TASK DIRECTIONS ▸ In the passage on US–Iranian relations, what did the Carter Doctrine pledge?

(TEXT BLOCK Opens)

- Since Iran's 1979 revolution and US hostage crisis, Washington's
been spoiling for a fight. The Carter administration considered invading
and seizing its oil fields.
- Washington exploited Iran/Iraq tensions and encouraged
Saddam Hussein to attack. Earlier Iran's Shah was supported. After 1979,
US foreign policy shifted.
- The Carter Doctrine pledged Middle East military intervention
if US interests were threatened. Reagan escalated Carter policies short
of committing US forces in combat. Saddam then got US backing. A decade
of war followed. America pretended support for both sides, but mostly gave
it to Iraq.
- US/Iranian relations remain tense. Washington's sought
regime change in Tehran for years. Various confrontational tactics include
on and off saber rattling, sanctions, and direct meddling in Iran's internal
affairs, perhaps including covert US Special Forces and CIA operatives
there causing trouble.
- Why not? They do it in dozens of countries globally,
using death squads and other destabilizing tactics.
- Washington also makes baseless accusations of anti-US
involvement in Iraq and Afghanistan. It calls Tehran a threat to world
peace, saying its commercial nuclear program plans nuclear weapons development.
Unmentioned is Israel's known arsenal and willingness to use it preemptively.
- US media scoundrels regurgitate official lies and suppress
vital truths. New York Times writers and commentators play lead roles.

(TEXT BLOCK Closes)
(DATA PROVIDED Opens)

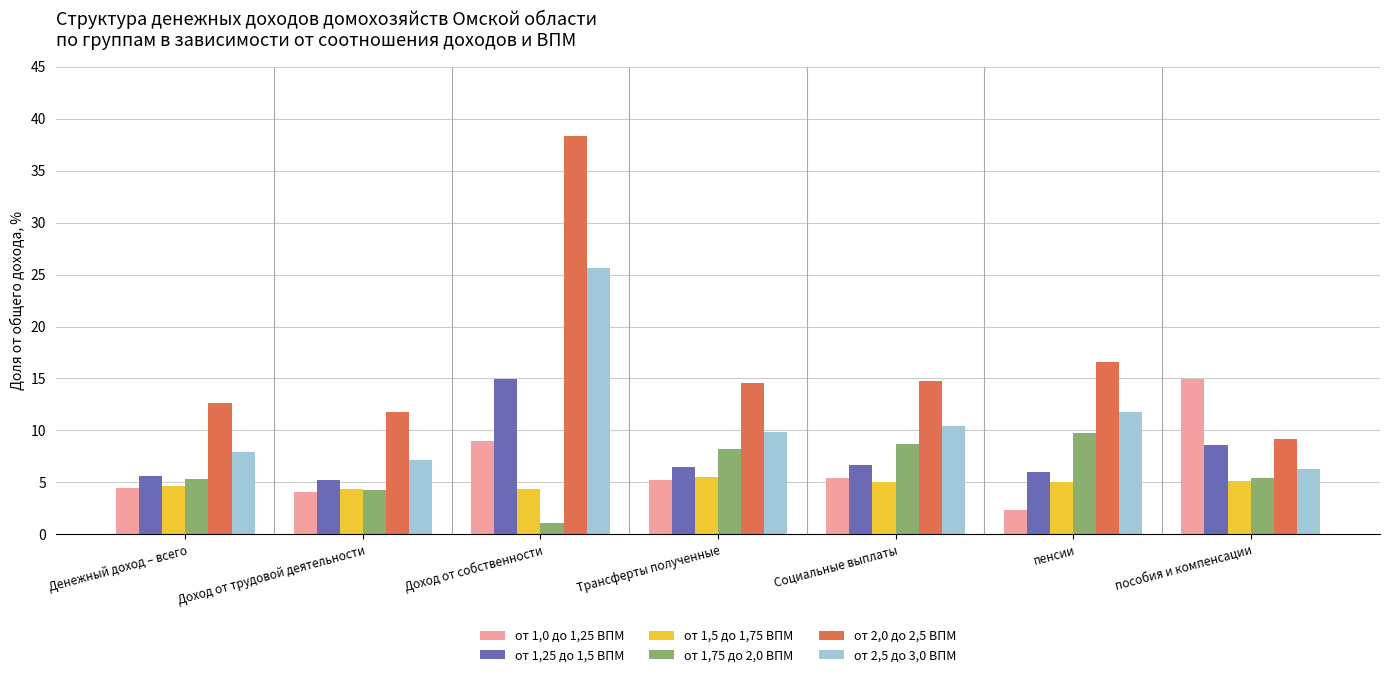

What is the sum of the от 1,5 до 1,75 ВПМ values at пособия и компенсации and Доход от трудовой деятельности?

9.5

(DATA PROVIDED Closes)

RESULT OF THE EXERCISE ▸ Military intervention in the Middle East if US interests were threatened.